**Qué se pide**. Vuelve a escribir el tramo de los datos que va desde el principio hasta la línea que contiene "хранилищ газа, мест", ambas incluidas, cambiando "Urlaub" por "Ferien" y dejando todo lo demás igual.

[Datos de texto extraídos de la página]

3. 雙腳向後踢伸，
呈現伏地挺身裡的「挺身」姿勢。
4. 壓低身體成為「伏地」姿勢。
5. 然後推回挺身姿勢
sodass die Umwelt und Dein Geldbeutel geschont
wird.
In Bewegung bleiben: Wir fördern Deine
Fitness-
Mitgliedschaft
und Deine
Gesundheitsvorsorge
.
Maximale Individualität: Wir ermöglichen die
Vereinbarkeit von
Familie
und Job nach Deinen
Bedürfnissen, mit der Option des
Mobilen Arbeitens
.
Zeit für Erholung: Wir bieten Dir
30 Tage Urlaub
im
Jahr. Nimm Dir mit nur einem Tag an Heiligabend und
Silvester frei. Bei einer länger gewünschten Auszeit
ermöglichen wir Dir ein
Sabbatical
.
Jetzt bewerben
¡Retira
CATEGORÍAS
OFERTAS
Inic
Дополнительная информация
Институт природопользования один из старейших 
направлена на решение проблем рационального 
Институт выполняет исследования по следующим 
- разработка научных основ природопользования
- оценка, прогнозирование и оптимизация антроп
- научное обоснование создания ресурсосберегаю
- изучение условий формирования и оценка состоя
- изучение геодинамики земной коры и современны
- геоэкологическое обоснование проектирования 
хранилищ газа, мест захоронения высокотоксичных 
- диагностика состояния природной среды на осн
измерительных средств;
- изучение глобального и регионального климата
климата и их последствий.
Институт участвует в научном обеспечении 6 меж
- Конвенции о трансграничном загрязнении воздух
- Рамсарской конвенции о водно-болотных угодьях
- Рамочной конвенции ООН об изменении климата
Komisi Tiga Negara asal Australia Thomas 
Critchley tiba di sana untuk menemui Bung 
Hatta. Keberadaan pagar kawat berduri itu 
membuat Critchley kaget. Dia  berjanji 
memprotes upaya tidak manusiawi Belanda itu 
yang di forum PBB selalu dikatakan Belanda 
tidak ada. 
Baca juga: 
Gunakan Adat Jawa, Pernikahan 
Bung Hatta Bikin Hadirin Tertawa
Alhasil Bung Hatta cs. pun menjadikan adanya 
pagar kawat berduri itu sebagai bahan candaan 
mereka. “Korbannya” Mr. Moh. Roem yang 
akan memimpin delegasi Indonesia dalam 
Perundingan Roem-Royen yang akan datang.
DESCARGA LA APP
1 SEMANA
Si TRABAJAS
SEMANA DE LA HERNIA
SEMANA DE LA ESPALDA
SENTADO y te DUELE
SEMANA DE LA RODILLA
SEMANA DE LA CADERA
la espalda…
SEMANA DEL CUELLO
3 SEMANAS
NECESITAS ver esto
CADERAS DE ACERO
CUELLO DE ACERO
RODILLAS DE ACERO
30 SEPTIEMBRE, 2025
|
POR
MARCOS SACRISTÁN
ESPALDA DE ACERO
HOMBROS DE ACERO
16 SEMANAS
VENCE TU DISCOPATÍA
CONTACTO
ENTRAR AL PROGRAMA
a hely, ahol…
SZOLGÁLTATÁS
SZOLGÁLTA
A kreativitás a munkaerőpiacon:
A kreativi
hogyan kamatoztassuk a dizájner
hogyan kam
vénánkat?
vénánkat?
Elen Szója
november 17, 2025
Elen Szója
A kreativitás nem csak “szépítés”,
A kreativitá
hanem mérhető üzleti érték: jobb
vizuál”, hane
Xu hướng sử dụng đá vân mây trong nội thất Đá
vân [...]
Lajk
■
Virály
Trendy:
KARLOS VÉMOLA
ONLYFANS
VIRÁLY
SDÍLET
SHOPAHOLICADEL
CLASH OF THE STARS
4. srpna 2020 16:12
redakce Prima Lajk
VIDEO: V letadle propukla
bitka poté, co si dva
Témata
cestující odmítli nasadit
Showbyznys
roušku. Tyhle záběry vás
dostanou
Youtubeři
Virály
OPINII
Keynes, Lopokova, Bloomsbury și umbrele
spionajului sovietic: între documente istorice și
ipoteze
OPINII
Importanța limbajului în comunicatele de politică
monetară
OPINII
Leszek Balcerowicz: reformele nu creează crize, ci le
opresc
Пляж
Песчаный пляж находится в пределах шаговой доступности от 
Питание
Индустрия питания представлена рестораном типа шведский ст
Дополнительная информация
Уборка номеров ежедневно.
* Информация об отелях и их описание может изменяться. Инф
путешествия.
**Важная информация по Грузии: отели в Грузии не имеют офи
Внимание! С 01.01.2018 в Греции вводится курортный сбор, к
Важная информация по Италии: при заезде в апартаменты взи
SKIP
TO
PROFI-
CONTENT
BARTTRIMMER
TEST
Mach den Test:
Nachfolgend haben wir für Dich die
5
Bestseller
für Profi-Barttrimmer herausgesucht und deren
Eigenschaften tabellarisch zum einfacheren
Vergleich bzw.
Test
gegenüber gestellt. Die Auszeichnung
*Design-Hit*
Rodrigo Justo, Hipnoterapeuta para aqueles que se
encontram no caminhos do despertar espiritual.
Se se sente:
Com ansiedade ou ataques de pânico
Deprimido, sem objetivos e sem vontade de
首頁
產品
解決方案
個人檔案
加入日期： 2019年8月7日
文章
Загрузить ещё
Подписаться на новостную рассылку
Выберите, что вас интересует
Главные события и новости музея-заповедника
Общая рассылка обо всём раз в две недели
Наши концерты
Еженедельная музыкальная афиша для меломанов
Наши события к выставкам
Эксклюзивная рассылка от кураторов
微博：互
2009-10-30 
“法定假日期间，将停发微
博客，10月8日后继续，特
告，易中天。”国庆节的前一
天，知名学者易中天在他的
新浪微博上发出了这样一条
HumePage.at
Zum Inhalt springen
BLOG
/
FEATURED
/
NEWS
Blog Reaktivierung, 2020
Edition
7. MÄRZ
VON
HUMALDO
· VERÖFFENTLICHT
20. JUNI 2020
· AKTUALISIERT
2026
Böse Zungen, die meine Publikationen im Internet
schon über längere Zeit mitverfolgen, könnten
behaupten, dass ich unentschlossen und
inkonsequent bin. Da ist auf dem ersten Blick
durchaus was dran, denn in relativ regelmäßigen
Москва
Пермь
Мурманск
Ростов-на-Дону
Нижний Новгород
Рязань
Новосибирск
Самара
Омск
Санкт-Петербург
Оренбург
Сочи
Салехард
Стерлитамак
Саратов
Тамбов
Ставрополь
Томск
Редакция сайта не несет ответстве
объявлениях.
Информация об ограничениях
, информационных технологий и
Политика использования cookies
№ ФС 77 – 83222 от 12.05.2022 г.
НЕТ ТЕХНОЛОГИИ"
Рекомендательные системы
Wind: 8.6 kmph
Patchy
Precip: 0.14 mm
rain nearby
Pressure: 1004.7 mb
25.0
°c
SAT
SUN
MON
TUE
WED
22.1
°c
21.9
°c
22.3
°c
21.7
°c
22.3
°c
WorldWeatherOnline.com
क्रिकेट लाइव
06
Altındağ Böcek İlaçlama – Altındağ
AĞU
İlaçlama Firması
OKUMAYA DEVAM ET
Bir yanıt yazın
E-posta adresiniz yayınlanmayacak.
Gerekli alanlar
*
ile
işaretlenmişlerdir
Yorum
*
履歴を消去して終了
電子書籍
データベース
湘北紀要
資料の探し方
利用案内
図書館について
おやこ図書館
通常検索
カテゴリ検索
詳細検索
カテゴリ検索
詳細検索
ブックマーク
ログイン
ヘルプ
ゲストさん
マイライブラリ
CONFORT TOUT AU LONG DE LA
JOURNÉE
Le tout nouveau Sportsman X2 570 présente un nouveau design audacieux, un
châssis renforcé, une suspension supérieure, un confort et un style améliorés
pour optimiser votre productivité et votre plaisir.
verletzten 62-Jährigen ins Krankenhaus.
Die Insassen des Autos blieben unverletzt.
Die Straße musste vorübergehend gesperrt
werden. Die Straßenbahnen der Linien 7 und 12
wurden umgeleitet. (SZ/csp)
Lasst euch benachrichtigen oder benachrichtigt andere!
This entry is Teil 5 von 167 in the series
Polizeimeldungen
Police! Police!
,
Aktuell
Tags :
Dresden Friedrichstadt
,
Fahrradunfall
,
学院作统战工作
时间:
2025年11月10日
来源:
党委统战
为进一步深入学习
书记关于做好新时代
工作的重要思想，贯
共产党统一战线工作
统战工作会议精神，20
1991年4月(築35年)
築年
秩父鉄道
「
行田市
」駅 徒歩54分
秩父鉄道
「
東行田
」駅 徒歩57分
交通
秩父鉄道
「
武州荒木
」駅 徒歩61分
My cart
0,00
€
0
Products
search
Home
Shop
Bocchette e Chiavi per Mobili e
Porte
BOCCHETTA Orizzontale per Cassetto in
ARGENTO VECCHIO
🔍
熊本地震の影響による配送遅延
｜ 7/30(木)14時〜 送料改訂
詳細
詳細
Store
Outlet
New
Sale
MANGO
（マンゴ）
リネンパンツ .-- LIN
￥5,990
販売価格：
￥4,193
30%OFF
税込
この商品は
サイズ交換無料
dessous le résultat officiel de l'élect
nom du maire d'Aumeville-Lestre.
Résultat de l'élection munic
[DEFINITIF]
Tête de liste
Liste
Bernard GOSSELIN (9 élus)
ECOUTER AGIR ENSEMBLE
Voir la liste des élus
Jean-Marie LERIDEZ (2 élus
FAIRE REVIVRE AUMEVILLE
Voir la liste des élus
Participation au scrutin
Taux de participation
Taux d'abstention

**Respuesta escrita**.
3. 雙腳向後踢伸，
呈現伏地挺身裡的「挺身」姿勢。
4. 壓低身體成為「伏地」姿勢。
5. 然後推回挺身姿勢
sodass die Umwelt und Dein Geldbeutel geschont
wird.
In Bewegung bleiben: Wir fördern Deine
Fitness-
Mitgliedschaft
und Deine
Gesundheitsvorsorge
.
Maximale Individualität: Wir ermöglichen die
Vereinbarkeit von
Familie
und Job nach Deinen
Bedürfnissen, mit der Option des
Mobilen Arbeitens
.
Zeit für Erholung: Wir bieten Dir
30 Tage Ferien
im
Jahr. Nimm Dir mit nur einem Tag an Heiligabend und
Silvester frei. Bei einer länger gewünschten Auszeit
ermöglichen wir Dir ein
Sabbatical
.
Jetzt bewerben
¡Retira
CATEGORÍAS
OFERTAS
Inic
Дополнительная информация
Институт природопользования один из старейших 
направлена на решение проблем рационального 
Институт выполняет исследования по следующим 
- разработка научных основ природопользования
- оценка, прогнозирование и оптимизация антроп
- научное обоснование создания ресурсосберегаю
- изучение условий формирования и оценка состоя
- изучение геодинамики земной коры и современны
- геоэкологическое обоснование проектирования 
хранилищ газа, мест захоронения высокотоксичных 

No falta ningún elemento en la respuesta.